HSEARCH-2584 Document built-in analyzers with Lucene

hibernate · Oct 23, 2020 · e8e716f · e8e716f
1 parent bda5a18
commit e8e716f
Showing 1 changed file with 19 additions and 3 deletions.
diff --git a/documentation/src/main/asciidoc/reference/backend-lucene.asciidoc b/documentation/src/main/asciidoc/reference/backend-lucene.asciidoc
@@ -592,9 +592,25 @@ See below for examples.
 Built-in analyzers and normalizers are available out-of-the-box and don't require explicit configuration.
 If necessary, they can be overridden by defining your own analyzer/normalizer with the same name.
 
-The Lucene backend comes with a single built-in analyzer, named `default`.

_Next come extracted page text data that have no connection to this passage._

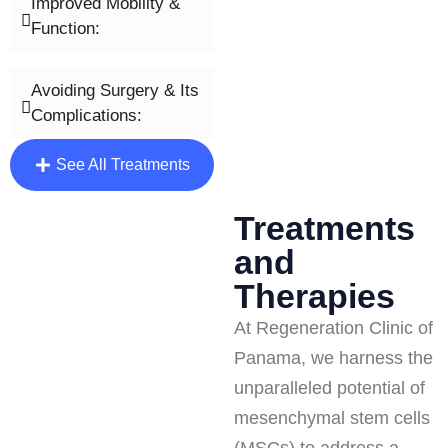
Improved Mobility &
Function:
Avoiding Surgery & Its
Complications:
See All Treatments
Treatments
and
Therapies
At Regeneration Clinic of
Panama, we harness the
unparalleled potential of
mesenchymal stem cells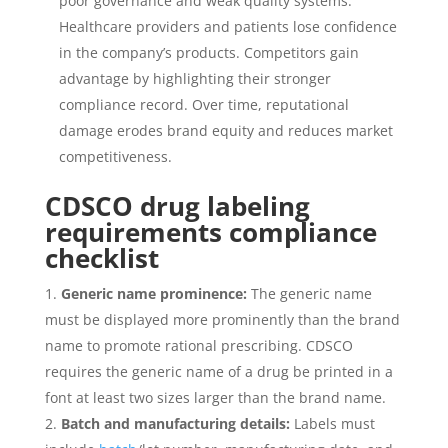
poor governance and weak quality systems.
Healthcare providers and patients lose confidence
in the company’s products. Competitors gain
advantage by highlighting their stronger
compliance record. Over time, reputational
damage erodes brand equity and reduces market
competitiveness.
CDSCO drug labeling
requirements compliance
checklist
Generic name prominence:
The generic name
must be displayed more prominently than the brand
name to promote rational prescribing. CDSCO
requires the generic name of a drug be printed in a
font at least two sizes larger than the brand name.
Batch and manufacturing details:
Labels must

-It is used by default with <<mapper-orm-directfieldmapping-annotations-fulltextfield,`@FullTextField`>>.
-Unless overridden explicitly, this analyzer uses a `standard` tokenizer and a `lowercase` filter.
+The Lucene backend comes with a series of built-in analyzer:
+
+[cols="l,1",options="header"]
+.Built-in analyzers provided out-of-the box by the Lucene backend
+|====
+|Analyzer name|Description
+|default|It is used by default with <<mapper-orm-directfieldmapping-annotations-fulltextfield,`@FullTextField`>>.
+Uses a `standard` tokenizer and a `lowercase` filter.
+|standard|Uses a `standard` tokenizer and a `lowercase` filter.
+|simple|Tokenize the text into tokens whenever it encounters a character which is not a letter,
+then lowercase each token.
+|whitespace|Tokenize the text into tokens whenever it encounters a character which is not a white space,
+without changing the tokens.
+|stop|Tokenize the text into tokens whenever it encounters a character which is not a letter,
+then it removes english stop words and finally lowercase each token.
+|keyword|Do not change in any way the text.
+With this analyzer a full text field would behave exactly as it was a keyword field.
+Maybe you should consider using a <<mapper-orm-directfieldmapping-annotations-keywordfield,`@KeywordField`>> instead.
+|====
 
 The Lucene backend does not provide any built-in normalizer.